Qur’an tidak menempuh metode yang
dipegang teguh oleh para ahli kalam yang meemerlukan adanya muqadimmah (premis)
dan nafiah (kongklusi), seperti dengan cara beristidlal (inferensi) dengan
sesuatu yang bersifat kully (universal) atas yang juz’iy (partial) dalam qias
syumul, beristidlal dengan salah satu dua juz’iyat yang lain dalam qias
tamtsil, atau beristidlal dengan juz’iyat kullly dalam kias istiqra. Hal itu disebabkan:
A. Qur’an datang dalam bahasa Arab dan menyeru mereka
dengan bahasa yang mereka ketahui.
B. Bersandar pada fitrah jiwa, yang percaya kepada apa
yang disaksikan dan dirasakan, tanpa perlu penggunaan pemikiran mendalam dalam
beristidlal adalah lebih kuat pengaruhnya dan lebih effective hujjahnya.
C. Meninggalkan pembicaraan yang jelas, dan
mempergunakan tutur kata yang pelik, merupakan kerancuan dan teka-teki yang
hanya dapat dimengerti kalangan ahli (khas). Cara demikian yang biasa ditempuh
para ahli mantiq (logika) ini tidak sepenuhnya benar. Karena itu dalil-dalil
tentang tauhid dan hidup kembali di akhirat yang diungkapkan dalam Qur’an
merupakan dalalah tertentu yang dapat memberikan makna yang ditunjuknya secara
otomatis tanpa harus memasukannya ke dalam qadiyah kulliyah (universal
posisition)
Mengapa Terdapat Jadal Dalam Alquran ?
C FAKTOR JADAL AL-QURAN
hal ini disebabkan oleh beberapa factor, diantaranya
adalah
1.karena Allah sendiri telah berfirman dalam Alquran
yang berbunyi :
Kami tidak mengutus seorang rasulpun, melainkan dengan
bahasa kaumnya, supaya ia dapat memberi penjelasan dengan terang kepada mereka.
Maka Allah menyesatkan siapa yang dia kehendaki, dan memberi petunjuk kepada
siapa yang dia kehendaki. dan Dia-lah Tuhan yang Maha Kuasa lagi Maha
Bijaksana.
Al Quran diturunkan dalam bahasa Arab itu, bukanlah
berarti bahwa Al Qu'an untuk bangsa Arab saja tetapi untuk seluruh manusia.

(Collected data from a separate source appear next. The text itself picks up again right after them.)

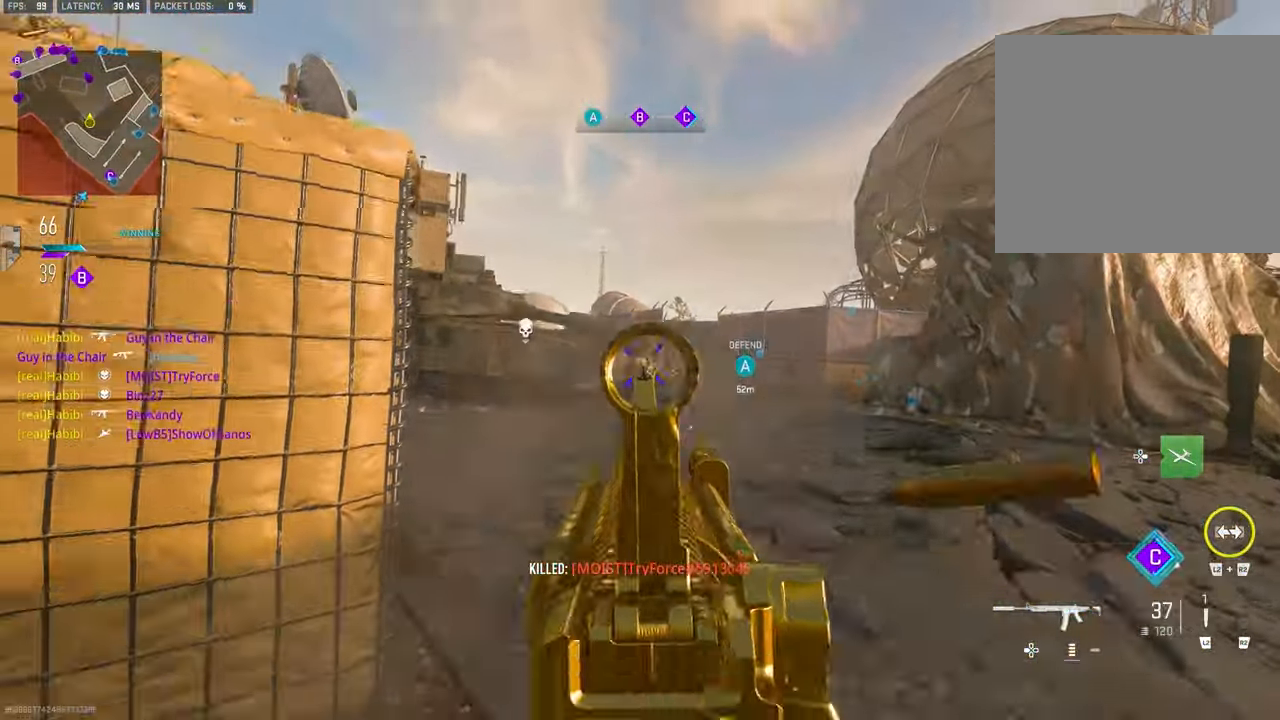
{"buttons": ["L1", "R1", "R3"], "left_stick": "center", "right_stick": "center", "events": [[17, "left_stick", "down-right"], [50, "R3", "down"], [450, "left_stick", "center"]]}
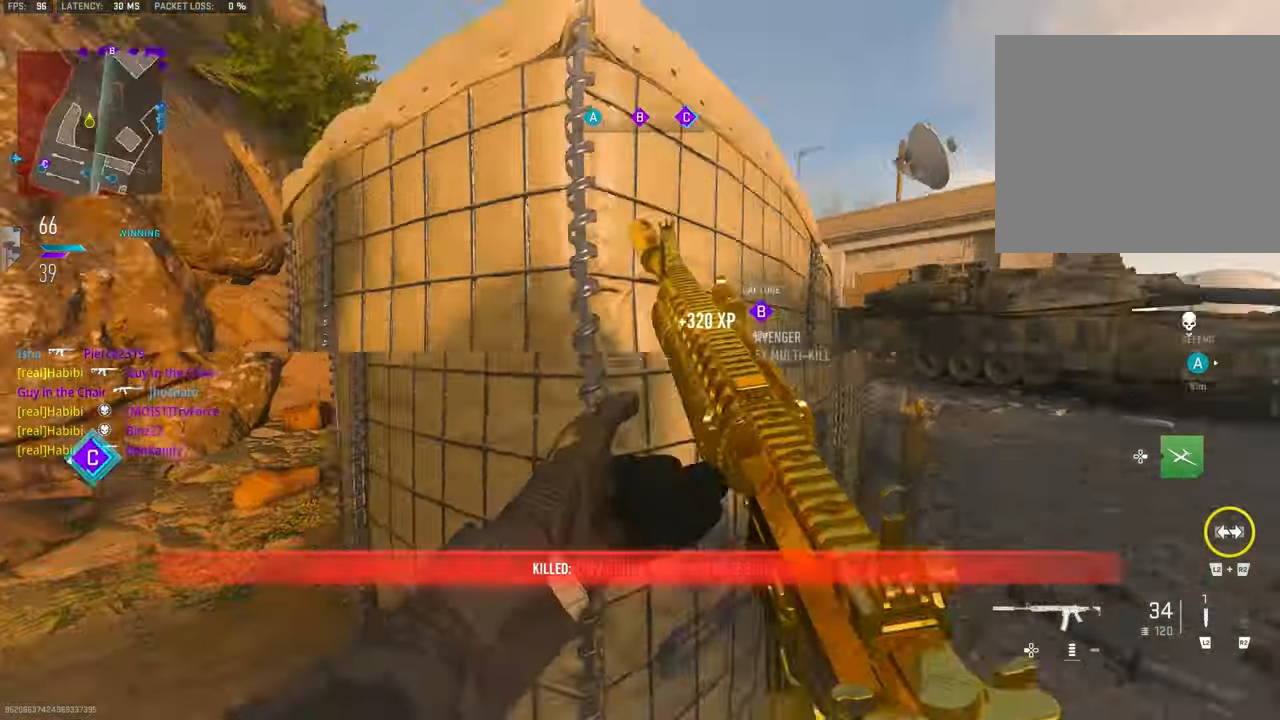
{"buttons": ["L1"], "left_stick": "up-right", "right_stick": "left", "events": [[50, "left_stick", "up"], [117, "R3", "up"], [250, "L1", "up"], [250, "R1", "up"], [284, "L3", "down"], [284, "right_stick", "down-left"], [384, "L3", "up"], [450, "left_stick", "up-right"], [450, "right_stick", "left"], [484, "L1", "down"]]}
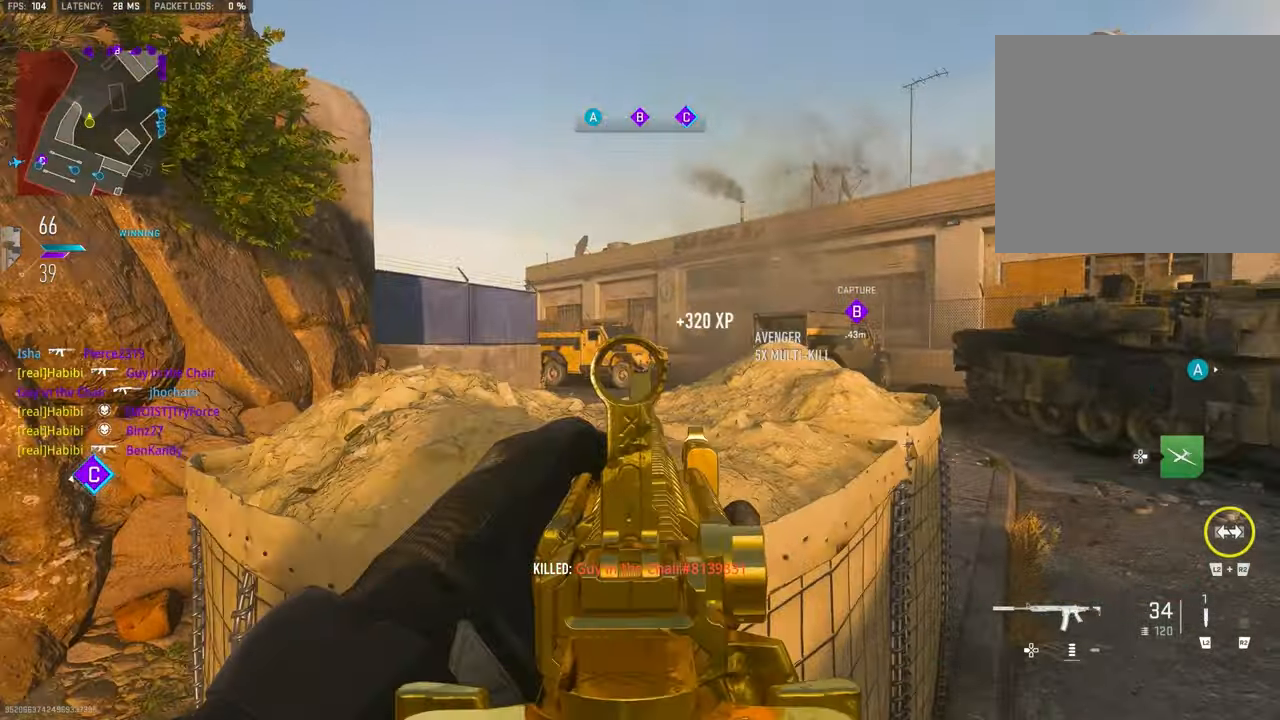
{"buttons": ["L1"], "left_stick": "up-right", "right_stick": "right", "events": [[84, "right_stick", "center"], [117, "left_stick", "left"], [250, "L1", "up"], [317, "L1", "down"], [350, "right_stick", "right"], [417, "left_stick", "up-right"]]}
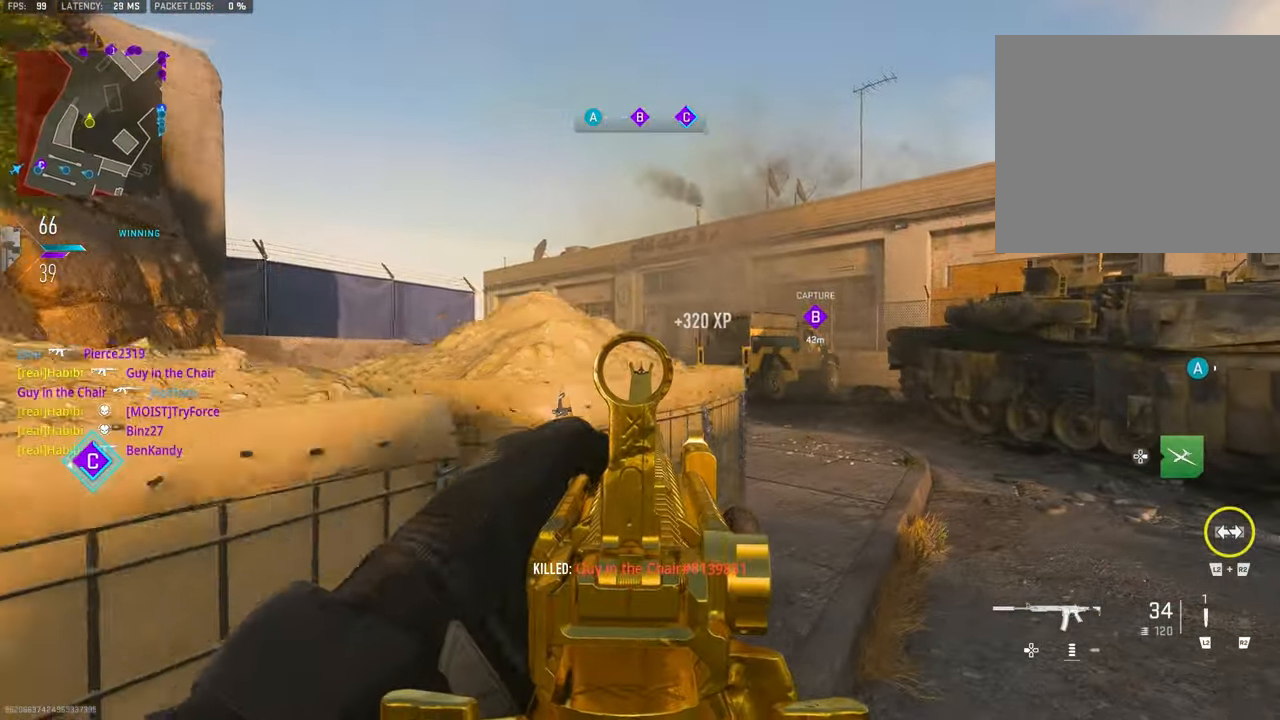
{"buttons": ["L1"], "left_stick": "up-right", "right_stick": "center", "events": [[17, "right_stick", "center"], [150, "right_stick", "right"], [284, "L1", "up"], [284, "right_stick", "center"], [350, "L1", "down"]]}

disesatkan Allah berarti: bahwa orang itu sesat
berhubung keingkarannya dan tidak mau memahami petunjuk-petunjuk Allah. dalam
ayat ini, Karena mereka itu ingkar dan tidak mau memahami apa sebabnya Allah
menjadikan nyamuk sebagai perumpamaan, Maka mereka itu menjadi sesat.
2.membantah pendapat para penentang dan lawan serta
membantah argumen mereka karena mereka cenderung berbantahan tapi mereka tidak
mampu mendatangkan bukti yang kuat dalam pembicaraan.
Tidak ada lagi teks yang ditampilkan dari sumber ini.